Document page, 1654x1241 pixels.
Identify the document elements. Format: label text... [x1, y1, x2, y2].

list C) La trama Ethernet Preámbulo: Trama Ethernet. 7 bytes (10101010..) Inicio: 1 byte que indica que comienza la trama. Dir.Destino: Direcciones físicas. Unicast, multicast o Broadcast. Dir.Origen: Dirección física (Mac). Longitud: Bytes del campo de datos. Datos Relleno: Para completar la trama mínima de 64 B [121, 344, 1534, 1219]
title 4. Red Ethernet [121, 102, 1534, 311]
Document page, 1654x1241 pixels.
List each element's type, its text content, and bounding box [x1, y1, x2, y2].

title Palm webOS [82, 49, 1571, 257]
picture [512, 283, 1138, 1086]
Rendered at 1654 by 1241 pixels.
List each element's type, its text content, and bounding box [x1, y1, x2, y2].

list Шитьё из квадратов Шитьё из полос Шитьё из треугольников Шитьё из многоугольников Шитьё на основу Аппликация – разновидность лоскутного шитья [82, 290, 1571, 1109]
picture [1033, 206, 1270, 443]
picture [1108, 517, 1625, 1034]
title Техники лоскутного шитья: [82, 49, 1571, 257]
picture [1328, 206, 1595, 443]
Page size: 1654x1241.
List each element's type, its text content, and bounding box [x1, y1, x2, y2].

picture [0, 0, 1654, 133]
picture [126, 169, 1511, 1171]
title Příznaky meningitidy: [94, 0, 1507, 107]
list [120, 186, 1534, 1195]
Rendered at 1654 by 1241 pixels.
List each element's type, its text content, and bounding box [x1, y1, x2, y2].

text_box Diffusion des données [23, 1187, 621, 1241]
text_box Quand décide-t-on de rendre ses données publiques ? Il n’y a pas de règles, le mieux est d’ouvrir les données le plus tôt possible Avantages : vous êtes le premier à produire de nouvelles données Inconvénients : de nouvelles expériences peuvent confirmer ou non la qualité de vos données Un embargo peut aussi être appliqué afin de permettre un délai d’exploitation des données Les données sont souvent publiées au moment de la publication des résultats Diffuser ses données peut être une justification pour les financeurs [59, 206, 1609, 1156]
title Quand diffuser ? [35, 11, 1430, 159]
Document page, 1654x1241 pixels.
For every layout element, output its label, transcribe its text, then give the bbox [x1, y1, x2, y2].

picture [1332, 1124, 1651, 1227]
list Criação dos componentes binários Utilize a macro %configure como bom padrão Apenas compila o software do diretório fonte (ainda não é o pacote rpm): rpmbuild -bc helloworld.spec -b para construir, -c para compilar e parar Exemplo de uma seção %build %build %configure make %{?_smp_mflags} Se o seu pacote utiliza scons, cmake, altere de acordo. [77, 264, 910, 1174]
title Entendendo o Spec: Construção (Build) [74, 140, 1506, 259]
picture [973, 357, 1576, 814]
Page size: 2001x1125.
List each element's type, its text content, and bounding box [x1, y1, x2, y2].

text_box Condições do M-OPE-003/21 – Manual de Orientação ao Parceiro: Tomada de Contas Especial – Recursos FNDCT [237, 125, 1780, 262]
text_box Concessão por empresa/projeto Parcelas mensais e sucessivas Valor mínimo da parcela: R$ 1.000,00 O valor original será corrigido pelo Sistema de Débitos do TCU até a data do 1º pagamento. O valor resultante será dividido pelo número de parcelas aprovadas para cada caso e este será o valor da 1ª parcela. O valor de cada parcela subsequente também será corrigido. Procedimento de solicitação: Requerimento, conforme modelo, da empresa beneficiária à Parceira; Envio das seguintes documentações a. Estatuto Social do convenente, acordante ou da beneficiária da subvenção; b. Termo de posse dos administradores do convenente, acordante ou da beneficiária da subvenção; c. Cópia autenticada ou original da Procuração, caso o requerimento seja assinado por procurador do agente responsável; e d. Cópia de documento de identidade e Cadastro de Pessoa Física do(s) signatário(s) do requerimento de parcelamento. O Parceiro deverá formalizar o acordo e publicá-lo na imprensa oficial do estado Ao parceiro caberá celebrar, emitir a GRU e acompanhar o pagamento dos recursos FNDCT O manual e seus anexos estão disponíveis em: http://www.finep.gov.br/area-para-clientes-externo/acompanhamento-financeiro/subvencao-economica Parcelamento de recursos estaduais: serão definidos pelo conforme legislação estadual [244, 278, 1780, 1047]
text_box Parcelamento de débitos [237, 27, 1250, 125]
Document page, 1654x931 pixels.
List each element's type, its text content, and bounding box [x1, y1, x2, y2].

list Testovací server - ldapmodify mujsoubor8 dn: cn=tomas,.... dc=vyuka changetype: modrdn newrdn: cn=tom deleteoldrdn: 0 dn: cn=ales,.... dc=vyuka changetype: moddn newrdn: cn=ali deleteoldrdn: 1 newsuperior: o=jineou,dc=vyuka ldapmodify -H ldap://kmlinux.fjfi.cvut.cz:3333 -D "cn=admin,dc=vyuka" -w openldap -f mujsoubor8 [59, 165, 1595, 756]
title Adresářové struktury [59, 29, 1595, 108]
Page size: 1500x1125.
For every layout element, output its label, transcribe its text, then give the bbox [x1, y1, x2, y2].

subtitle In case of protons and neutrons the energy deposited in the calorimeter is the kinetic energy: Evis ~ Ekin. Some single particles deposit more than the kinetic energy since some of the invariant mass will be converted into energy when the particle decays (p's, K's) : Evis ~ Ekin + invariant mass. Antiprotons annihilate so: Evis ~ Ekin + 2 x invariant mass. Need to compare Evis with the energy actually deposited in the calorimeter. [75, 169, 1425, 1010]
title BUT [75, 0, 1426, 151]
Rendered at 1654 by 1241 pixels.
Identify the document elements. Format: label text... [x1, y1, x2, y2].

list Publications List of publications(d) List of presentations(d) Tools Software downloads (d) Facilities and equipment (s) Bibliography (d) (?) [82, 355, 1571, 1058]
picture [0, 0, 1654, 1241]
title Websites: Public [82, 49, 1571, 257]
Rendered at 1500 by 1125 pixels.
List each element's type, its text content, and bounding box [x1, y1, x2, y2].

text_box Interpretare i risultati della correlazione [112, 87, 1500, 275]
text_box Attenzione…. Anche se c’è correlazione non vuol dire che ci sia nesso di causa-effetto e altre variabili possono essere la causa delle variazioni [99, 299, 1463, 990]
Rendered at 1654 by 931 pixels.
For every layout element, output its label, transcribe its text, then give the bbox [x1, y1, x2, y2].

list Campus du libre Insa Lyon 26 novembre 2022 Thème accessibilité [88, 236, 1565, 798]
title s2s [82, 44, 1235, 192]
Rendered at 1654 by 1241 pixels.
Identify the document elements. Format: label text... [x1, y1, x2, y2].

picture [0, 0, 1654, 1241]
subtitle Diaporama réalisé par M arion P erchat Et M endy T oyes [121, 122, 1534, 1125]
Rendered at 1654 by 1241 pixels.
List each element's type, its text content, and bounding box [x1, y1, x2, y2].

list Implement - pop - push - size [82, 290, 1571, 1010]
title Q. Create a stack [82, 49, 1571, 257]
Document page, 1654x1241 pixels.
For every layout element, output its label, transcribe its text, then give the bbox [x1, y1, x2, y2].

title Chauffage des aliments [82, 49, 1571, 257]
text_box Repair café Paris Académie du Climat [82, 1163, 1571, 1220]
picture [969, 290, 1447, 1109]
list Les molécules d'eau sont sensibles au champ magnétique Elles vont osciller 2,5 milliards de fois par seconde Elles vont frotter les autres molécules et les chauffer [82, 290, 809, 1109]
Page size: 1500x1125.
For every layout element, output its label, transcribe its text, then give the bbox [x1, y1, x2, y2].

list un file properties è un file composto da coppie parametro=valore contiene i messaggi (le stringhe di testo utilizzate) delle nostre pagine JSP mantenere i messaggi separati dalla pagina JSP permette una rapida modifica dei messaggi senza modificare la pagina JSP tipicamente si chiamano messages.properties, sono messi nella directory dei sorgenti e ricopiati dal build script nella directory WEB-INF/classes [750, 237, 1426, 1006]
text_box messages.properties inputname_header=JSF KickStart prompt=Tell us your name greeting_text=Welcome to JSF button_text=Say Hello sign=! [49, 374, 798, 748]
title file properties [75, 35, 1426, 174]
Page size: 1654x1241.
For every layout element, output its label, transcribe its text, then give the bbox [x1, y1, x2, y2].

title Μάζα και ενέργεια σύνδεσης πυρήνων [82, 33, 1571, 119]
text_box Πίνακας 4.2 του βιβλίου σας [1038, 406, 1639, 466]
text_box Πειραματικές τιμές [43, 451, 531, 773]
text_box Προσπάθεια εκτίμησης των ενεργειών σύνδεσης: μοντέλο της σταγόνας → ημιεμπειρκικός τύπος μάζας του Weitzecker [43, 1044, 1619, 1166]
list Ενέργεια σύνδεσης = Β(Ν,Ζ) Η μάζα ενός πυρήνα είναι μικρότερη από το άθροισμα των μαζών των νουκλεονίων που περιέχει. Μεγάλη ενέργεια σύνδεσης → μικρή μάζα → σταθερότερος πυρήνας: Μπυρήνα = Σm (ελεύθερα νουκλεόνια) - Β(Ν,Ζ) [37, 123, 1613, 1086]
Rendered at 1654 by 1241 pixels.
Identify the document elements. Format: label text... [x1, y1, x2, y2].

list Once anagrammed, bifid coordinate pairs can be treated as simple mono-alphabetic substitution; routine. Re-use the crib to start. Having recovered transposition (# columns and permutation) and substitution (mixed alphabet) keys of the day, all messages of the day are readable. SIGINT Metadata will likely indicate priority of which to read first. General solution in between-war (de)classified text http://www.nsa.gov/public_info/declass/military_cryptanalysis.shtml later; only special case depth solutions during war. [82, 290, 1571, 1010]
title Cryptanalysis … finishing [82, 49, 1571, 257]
◇ ◇ ◇ ◇ ◇
Copy the stretch of material from the line containing "Rendered at 1500 by 1125 pixels." through the line containing "list Les molécules" word for word, including both of those lines.

Exercise response
Rendered at 1500 by 1125 pixels.
List each element's type, its text content, and bounding box [x1, y1, x2, y2].

text_box Interpretare i risultati della correlazione [112, 87, 1500, 275]
text_box Attenzione…. Anche se c’è correlazione non vuol dire che ci sia nesso di causa-effetto e altre variabili possono essere la causa delle variazioni [99, 299, 1463, 990]
Rendered at 1654 by 931 pixels.
For every layout element, output its label, transcribe its text, then give the bbox [x1, y1, x2, y2].

list Campus du libre Insa Lyon 26 novembre 2022 Thème accessibilité [88, 236, 1565, 798]
title s2s [82, 44, 1235, 192]
Rendered at 1654 by 1241 pixels.
Identify the document elements. Format: label text... [x1, y1, x2, y2].

picture [0, 0, 1654, 1241]
subtitle Diaporama réalisé par M arion P erchat Et M endy T oyes [121, 122, 1534, 1125]
Rendered at 1654 by 1241 pixels.
List each element's type, its text content, and bounding box [x1, y1, x2, y2].

list Implement - pop - push - size [82, 290, 1571, 1010]
title Q. Create a stack [82, 49, 1571, 257]
Document page, 1654x1241 pixels.
For every layout element, output its label, transcribe its text, then give the bbox [x1, y1, x2, y2].

title Chauffage des aliments [82, 49, 1571, 257]
text_box Repair café Paris Académie du Climat [82, 1163, 1571, 1220]
picture [969, 290, 1447, 1109]
list Les molécules d'eau sont sensibles au champ magnétique Elles vont osciller 2,5 milliards de fois par seconde Elles vont frotter les autres molécules et les chauffer [82, 290, 809, 1109]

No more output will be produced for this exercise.